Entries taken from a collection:

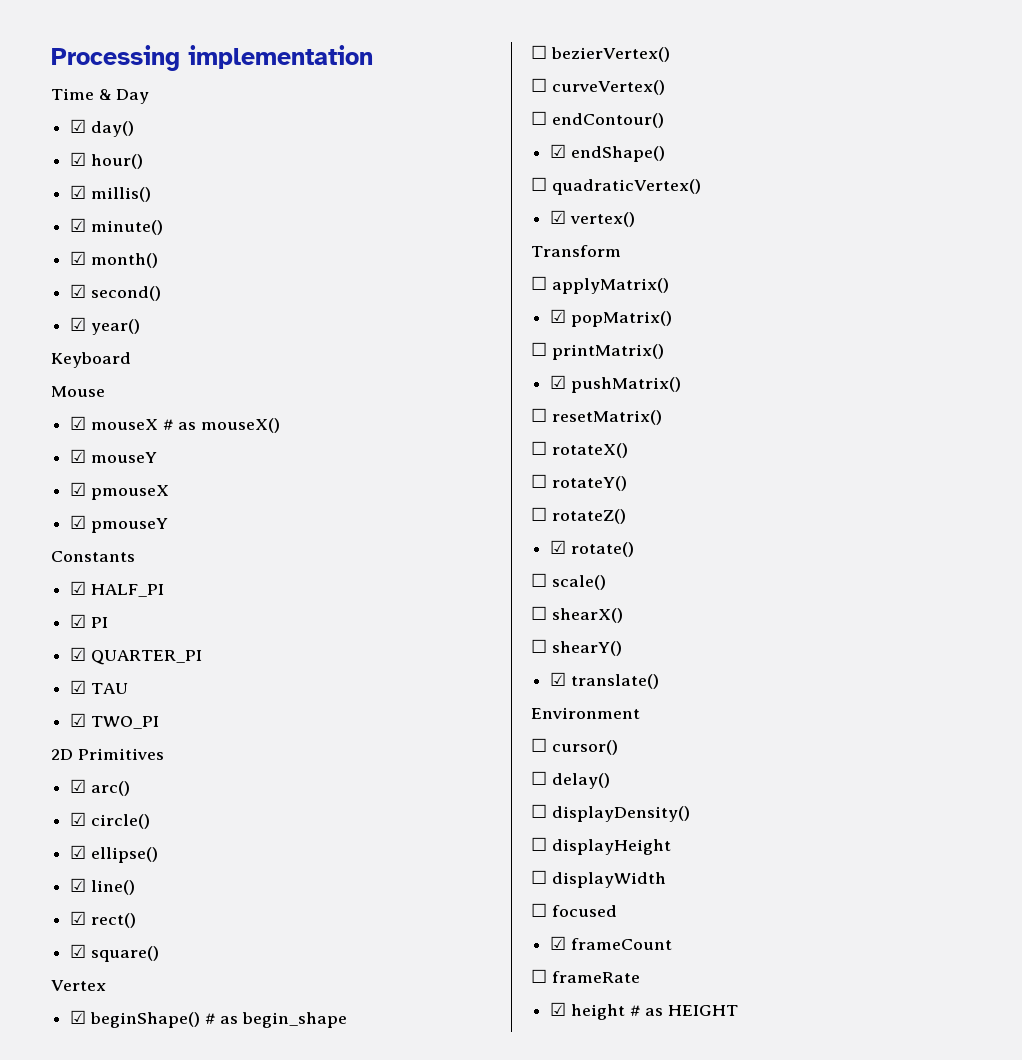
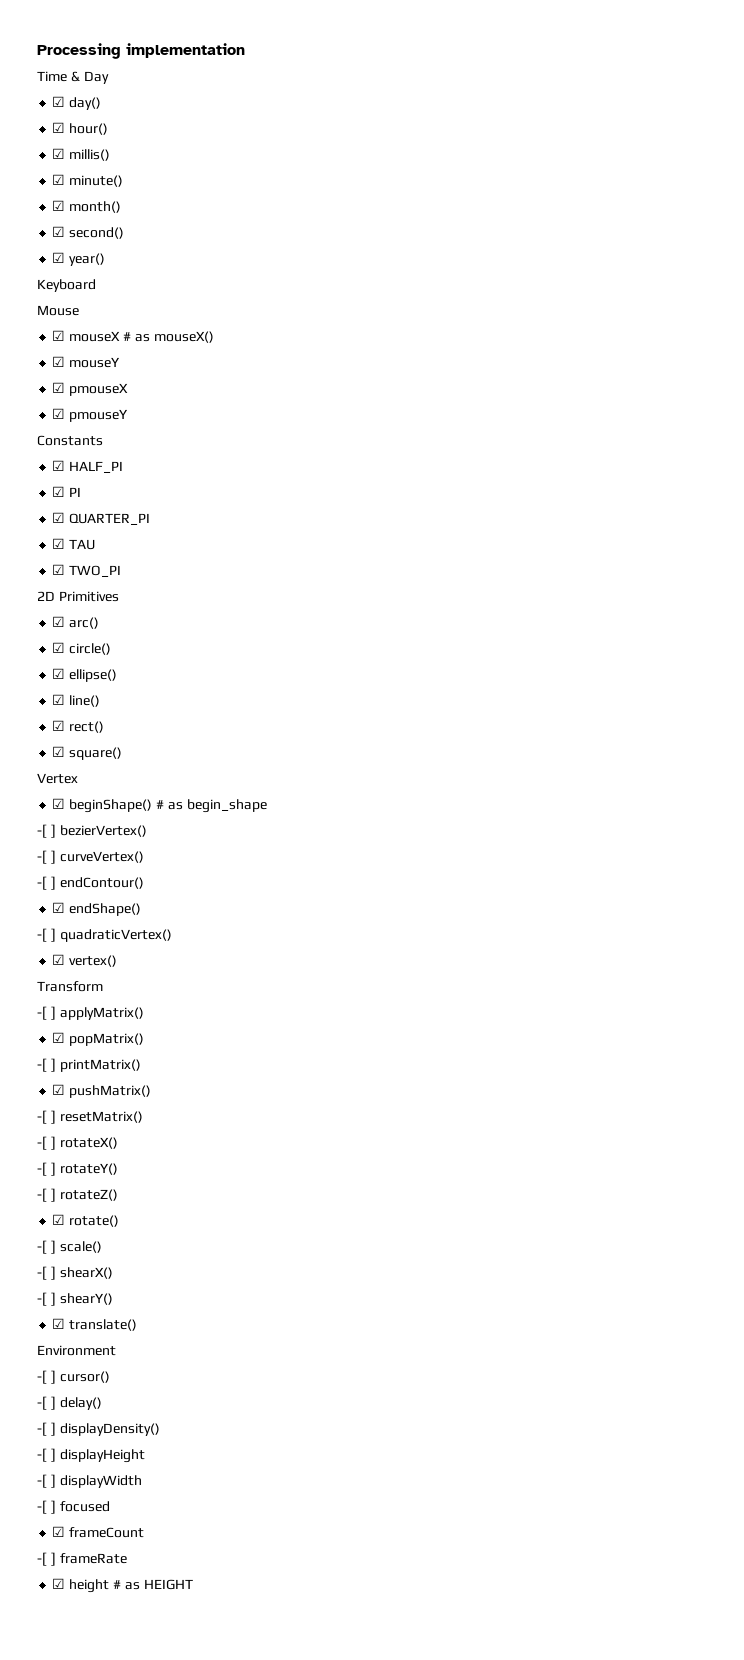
[531,45,547,59] ☐ -> [37,824,56,838] -[ ]
[531,78,547,92] ☐ -> [37,850,56,864] -[ ]
[531,111,547,125] ☐ -> [37,876,56,890] -[ ]
[531,177,547,191] ☐ -> [37,928,56,942] -[ ]
[531,276,547,290] ☐ -> [37,1006,56,1020] -[ ]
[531,342,547,356] ☐ -> [37,1058,56,1072] -[ ]
[531,408,547,422] ☐ -> [37,1110,56,1124] -[ ]
[531,441,547,455] ☐ -> [37,1136,56,1150] -[ ]
[531,474,547,488] ☐ -> [37,1162,56,1176] -[ ]
[531,507,547,521] ☐ -> [37,1188,56,1202] -[ ]
[531,573,547,587] ☐ -> [37,1240,56,1254] -[ ]
[531,606,547,620] ☐ -> [37,1266,56,1280] -[ ]
[531,639,547,653] ☐ -> [37,1292,56,1306] -[ ]
[531,738,547,752] ☐ -> [37,1370,56,1384] -[ ]
[531,771,547,785] ☐ -> [37,1396,56,1410] -[ ]
[531,804,547,818] ☐ -> [37,1422,56,1436] -[ ]
[531,837,547,851] ☐ -> [37,1448,56,1462] -[ ]
[531,870,547,884] ☐ -> [37,1474,56,1488] -[ ]
[531,903,547,917] ☐ -> [37,1500,56,1514] -[ ]
[531,969,547,983] ☐ -> [37,1552,56,1566] -[ ]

__Work instruction__
Output only the lines running from the top of the data above to the line with "[531,903,547,917] ☐ -> [37,1500,56,1514] -[ ]", inclusive, word for word and without pictures.

__Your solution__
[531,45,547,59] ☐ -> [37,824,56,838] -[ ]
[531,78,547,92] ☐ -> [37,850,56,864] -[ ]
[531,111,547,125] ☐ -> [37,876,56,890] -[ ]
[531,177,547,191] ☐ -> [37,928,56,942] -[ ]
[531,276,547,290] ☐ -> [37,1006,56,1020] -[ ]
[531,342,547,356] ☐ -> [37,1058,56,1072] -[ ]
[531,408,547,422] ☐ -> [37,1110,56,1124] -[ ]
[531,441,547,455] ☐ -> [37,1136,56,1150] -[ ]
[531,474,547,488] ☐ -> [37,1162,56,1176] -[ ]
[531,507,547,521] ☐ -> [37,1188,56,1202] -[ ]
[531,573,547,587] ☐ -> [37,1240,56,1254] -[ ]
[531,606,547,620] ☐ -> [37,1266,56,1280] -[ ]
[531,639,547,653] ☐ -> [37,1292,56,1306] -[ ]
[531,738,547,752] ☐ -> [37,1370,56,1384] -[ ]
[531,771,547,785] ☐ -> [37,1396,56,1410] -[ ]
[531,804,547,818] ☐ -> [37,1422,56,1436] -[ ]
[531,837,547,851] ☐ -> [37,1448,56,1462] -[ ]
[531,870,547,884] ☐ -> [37,1474,56,1488] -[ ]
[531,903,547,917] ☐ -> [37,1500,56,1514] -[ ]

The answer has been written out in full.